Extrait du document |
Image d'archives de migrants franchissant la clôture séparant le Maroc de Melilla. Credit: Reuters
Image d'archives de migrants franchissant la clôture séparant le Maroc de Melilla. Credit: Reuters

Mercredi, quelque 100 migrants ont essayé d'escalader la clôture séparant Melilla du Maroc et une vingtaine d'entre eux ont réussi à fouler le sol espagnol. Lundi déjà, 119 migrants étaient parvenus à atteindre l'enclave.

Nouvelle tentative d'intrusion à Melilla. Une centaine de migrants ont essayé mercredi 14 juillet de pénétrer dans l'enclave espagnole située au nord du Maroc, selon les autorités espagnoles.

Environ 20 personnes sont parvenues à entrer à Melilla et deux policiers ont été légèrement blessés, a précisé un porte-parole de la préfecture. "Les migrants ont lancé des pierres sur les forces de l'ordre marocaines qui ont activement aidé les forces de l'ordre espagnoles à contenir cet assaut", a-t-il ajouté.

Consigne |
Relevez tous les nombres écrits en chiffres dans l'article sur Melilla, dans leur ordre d'apparition.

Les données |

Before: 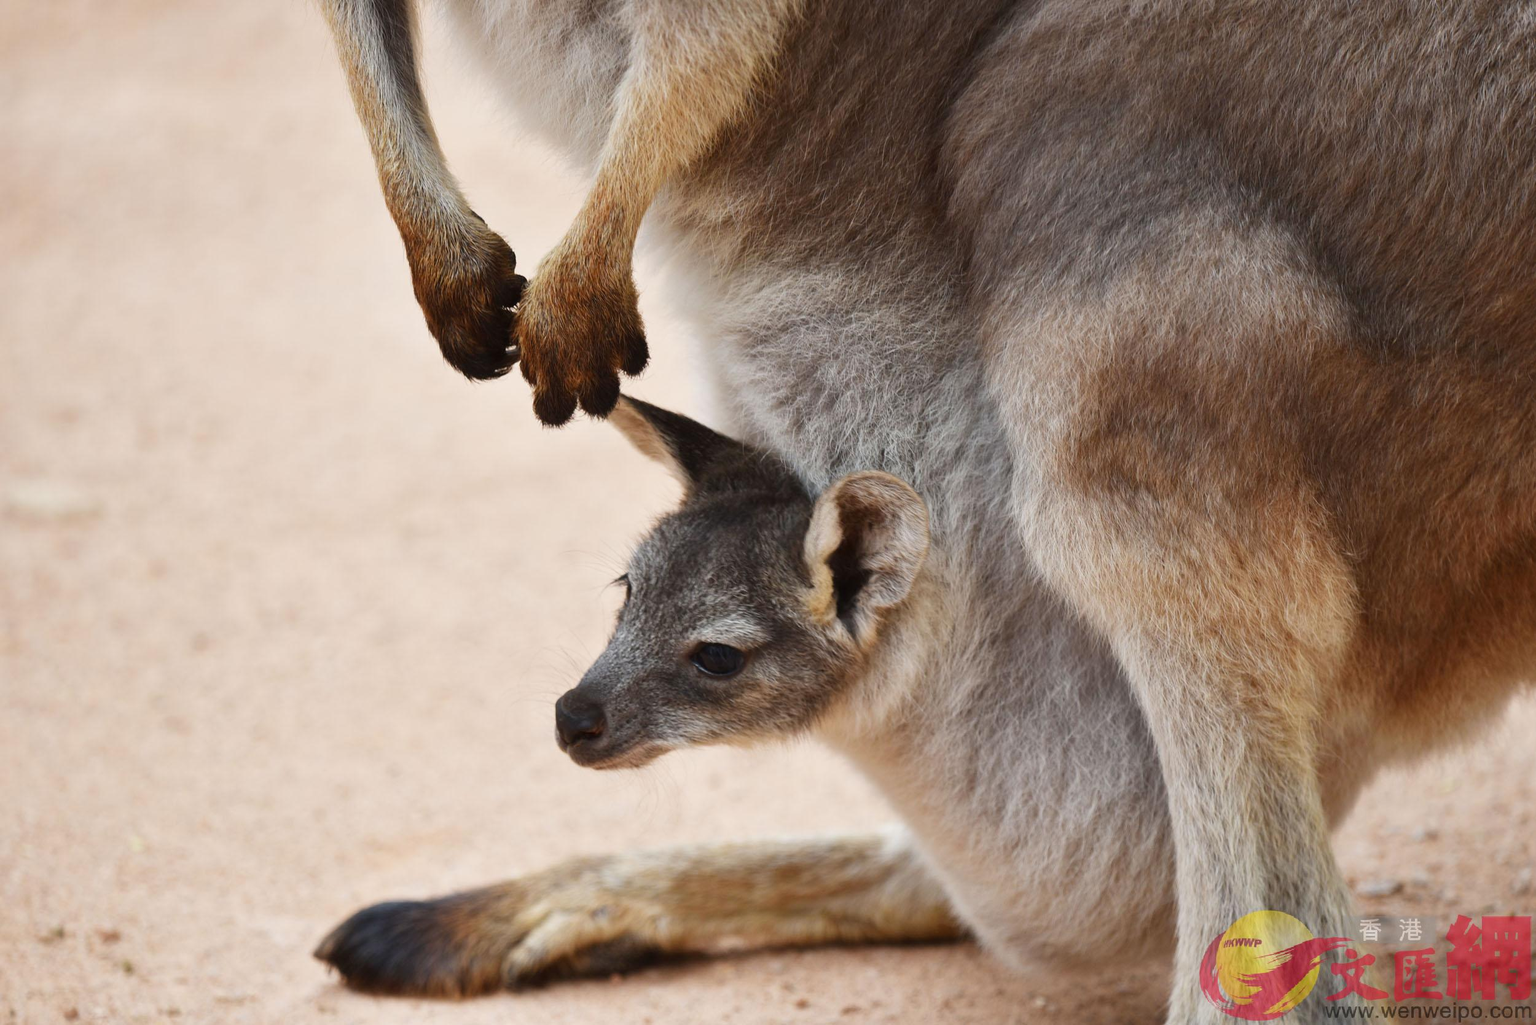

Corrigé |
100, 119, 14, 20